*Your goal*
In the records below, the lines from the one containing "right ankle: (646, 1314)" through the last are to be reproduced exactly and alone.
(Dataset content)
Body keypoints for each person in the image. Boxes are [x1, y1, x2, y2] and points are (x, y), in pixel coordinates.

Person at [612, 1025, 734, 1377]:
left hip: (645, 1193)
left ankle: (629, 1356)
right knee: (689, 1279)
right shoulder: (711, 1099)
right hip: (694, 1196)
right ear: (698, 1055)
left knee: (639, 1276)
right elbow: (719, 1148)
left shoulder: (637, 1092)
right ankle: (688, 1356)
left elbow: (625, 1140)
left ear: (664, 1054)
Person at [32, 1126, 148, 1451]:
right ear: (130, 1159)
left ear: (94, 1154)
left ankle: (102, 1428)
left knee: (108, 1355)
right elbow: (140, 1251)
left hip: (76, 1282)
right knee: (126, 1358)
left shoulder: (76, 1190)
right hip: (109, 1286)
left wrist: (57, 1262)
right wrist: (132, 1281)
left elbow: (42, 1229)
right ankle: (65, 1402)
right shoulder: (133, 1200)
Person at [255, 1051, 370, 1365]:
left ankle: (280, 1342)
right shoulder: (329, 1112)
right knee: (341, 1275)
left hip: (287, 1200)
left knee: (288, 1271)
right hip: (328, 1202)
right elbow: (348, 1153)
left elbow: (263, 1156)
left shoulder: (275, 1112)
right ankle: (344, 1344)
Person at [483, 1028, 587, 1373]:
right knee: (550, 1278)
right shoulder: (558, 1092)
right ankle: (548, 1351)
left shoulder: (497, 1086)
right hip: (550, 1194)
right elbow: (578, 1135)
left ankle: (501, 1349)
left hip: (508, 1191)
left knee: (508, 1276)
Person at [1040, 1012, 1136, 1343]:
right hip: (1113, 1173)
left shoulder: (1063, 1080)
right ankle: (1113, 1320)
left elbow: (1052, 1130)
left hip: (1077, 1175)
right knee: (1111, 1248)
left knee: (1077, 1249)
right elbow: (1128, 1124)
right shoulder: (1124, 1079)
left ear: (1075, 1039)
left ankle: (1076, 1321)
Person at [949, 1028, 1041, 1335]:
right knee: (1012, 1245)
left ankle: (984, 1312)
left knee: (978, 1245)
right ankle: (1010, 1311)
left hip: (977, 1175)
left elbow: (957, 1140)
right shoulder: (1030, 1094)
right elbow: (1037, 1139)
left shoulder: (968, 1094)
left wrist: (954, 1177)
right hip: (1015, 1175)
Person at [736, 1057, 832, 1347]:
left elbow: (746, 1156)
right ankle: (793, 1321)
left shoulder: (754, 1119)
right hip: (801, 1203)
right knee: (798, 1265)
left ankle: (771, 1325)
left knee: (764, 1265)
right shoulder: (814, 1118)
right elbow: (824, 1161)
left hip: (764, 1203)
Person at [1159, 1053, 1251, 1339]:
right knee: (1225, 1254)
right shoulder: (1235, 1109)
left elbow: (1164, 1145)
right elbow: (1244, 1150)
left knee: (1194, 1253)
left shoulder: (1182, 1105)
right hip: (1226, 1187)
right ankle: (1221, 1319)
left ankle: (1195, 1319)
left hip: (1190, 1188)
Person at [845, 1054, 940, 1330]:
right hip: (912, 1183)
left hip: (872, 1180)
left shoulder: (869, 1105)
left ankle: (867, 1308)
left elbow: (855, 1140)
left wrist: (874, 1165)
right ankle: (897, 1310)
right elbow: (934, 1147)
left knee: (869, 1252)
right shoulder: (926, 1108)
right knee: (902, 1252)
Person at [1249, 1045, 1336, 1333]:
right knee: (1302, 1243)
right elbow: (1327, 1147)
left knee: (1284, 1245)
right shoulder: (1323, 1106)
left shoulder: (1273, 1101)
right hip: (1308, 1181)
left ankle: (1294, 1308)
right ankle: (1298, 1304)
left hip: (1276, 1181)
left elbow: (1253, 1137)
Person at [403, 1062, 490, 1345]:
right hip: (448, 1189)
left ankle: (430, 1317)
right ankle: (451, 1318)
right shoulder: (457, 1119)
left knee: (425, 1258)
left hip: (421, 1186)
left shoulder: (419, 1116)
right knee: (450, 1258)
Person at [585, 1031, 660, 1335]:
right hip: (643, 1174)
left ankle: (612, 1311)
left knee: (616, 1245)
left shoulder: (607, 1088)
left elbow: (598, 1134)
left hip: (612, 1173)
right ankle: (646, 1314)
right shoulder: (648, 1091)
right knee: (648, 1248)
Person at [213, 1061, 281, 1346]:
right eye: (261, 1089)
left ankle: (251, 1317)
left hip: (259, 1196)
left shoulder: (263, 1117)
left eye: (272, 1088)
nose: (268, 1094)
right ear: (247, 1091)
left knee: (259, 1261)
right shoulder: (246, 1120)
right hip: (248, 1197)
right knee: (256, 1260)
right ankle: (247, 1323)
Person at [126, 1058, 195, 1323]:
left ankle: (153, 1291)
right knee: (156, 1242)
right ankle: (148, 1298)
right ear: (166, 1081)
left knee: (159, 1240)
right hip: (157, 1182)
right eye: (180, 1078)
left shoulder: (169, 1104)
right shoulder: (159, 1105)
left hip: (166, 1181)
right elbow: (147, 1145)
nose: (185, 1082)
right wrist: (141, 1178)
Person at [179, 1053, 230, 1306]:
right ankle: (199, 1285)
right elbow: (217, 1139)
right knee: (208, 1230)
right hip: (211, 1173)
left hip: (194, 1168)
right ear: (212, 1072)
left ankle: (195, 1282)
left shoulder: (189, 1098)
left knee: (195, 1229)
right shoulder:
(End Dataset content)
*Response area*
right ankle: (646, 1314)
right shoulder: (648, 1091)
right knee: (648, 1248)
Person at [213, 1061, 281, 1346]:
right eye: (261, 1089)
left ankle: (251, 1317)
left hip: (259, 1196)
left shoulder: (263, 1117)
left eye: (272, 1088)
nose: (268, 1094)
right ear: (247, 1091)
left knee: (259, 1261)
right shoulder: (246, 1120)
right hip: (248, 1197)
right knee: (256, 1260)
right ankle: (247, 1323)
Person at [126, 1058, 195, 1323]:
left ankle: (153, 1291)
right knee: (156, 1242)
right ankle: (148, 1298)
right ear: (166, 1081)
left knee: (159, 1240)
right hip: (157, 1182)
right eye: (180, 1078)
left shoulder: (169, 1104)
right shoulder: (159, 1105)
left hip: (166, 1181)
right elbow: (147, 1145)
nose: (185, 1082)
right wrist: (141, 1178)
Person at [179, 1053, 230, 1306]:
right ankle: (199, 1285)
right elbow: (217, 1139)
right knee: (208, 1230)
right hip: (211, 1173)
left hip: (194, 1168)
right ear: (212, 1072)
left ankle: (195, 1282)
left shoulder: (189, 1098)
left knee: (195, 1229)
right shoulder:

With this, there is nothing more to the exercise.